About this exercise: Output the data below exactly, images excluded.

Dataset records:
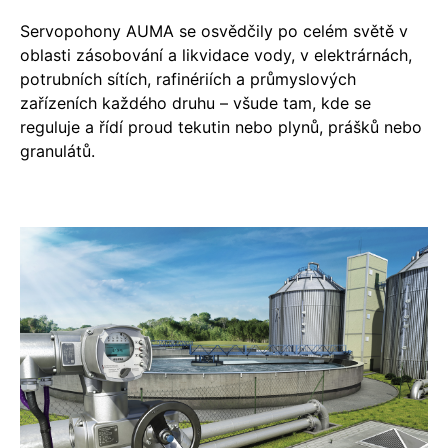
Servopohony AUMA se osvědčily po celém světě v
oblasti zásobování a likvidace vody, v elektrárnách,
potrubních sítích, rafinériích a průmyslových
zařízeních každého druhu – všude tam, kde se
reguluje a řídí proud tekutin nebo plynů, prášků nebo
granulátů.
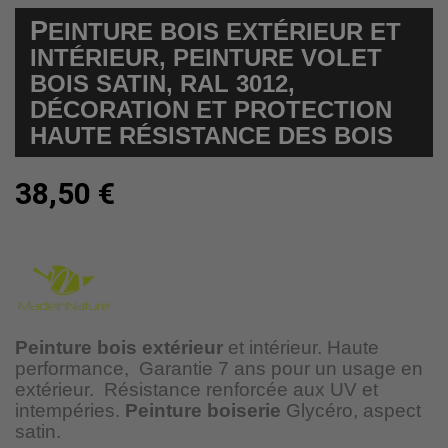
P
EINTURE BOIS EXTÉRIEUR ET
INTÉRIEUR, PEINTURE VOLET
BOIS SATIN, RAL 3012,
DÉCORATION ET PROTECTION
HAUTE RÉSISTANCE DES BOIS
38,50 €
Peinture bois extérieur
et intérieur. Haute
performance,
Garantie 7 ans pour un usage en
extérieur.
Résistance renforcée aux UV et
intempéries.
Peinture boiserie
Glycéro, aspect
satin.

Worked solution:
Servopohony AUMA se osvědčily po celém světě v
oblasti zásobování a likvidace vody, v elektrárnách,
potrubních sítích, rafinériích a průmyslových
zařízeních každého druhu – všude tam, kde se
reguluje a řídí proud tekutin nebo plynů, prášků nebo
granulátů.
P
EINTURE BOIS EXTÉRIEUR ET
INTÉRIEUR, PEINTURE VOLET
BOIS SATIN, RAL 3012,
DÉCORATION ET PROTECTION
HAUTE RÉSISTANCE DES BOIS
38,50 €
Peinture bois extérieur
et intérieur. Haute
performance,
Garantie 7 ans pour un usage en
extérieur.
Résistance renforcée aux UV et
intempéries.
Peinture boiserie
Glycéro, aspect
satin.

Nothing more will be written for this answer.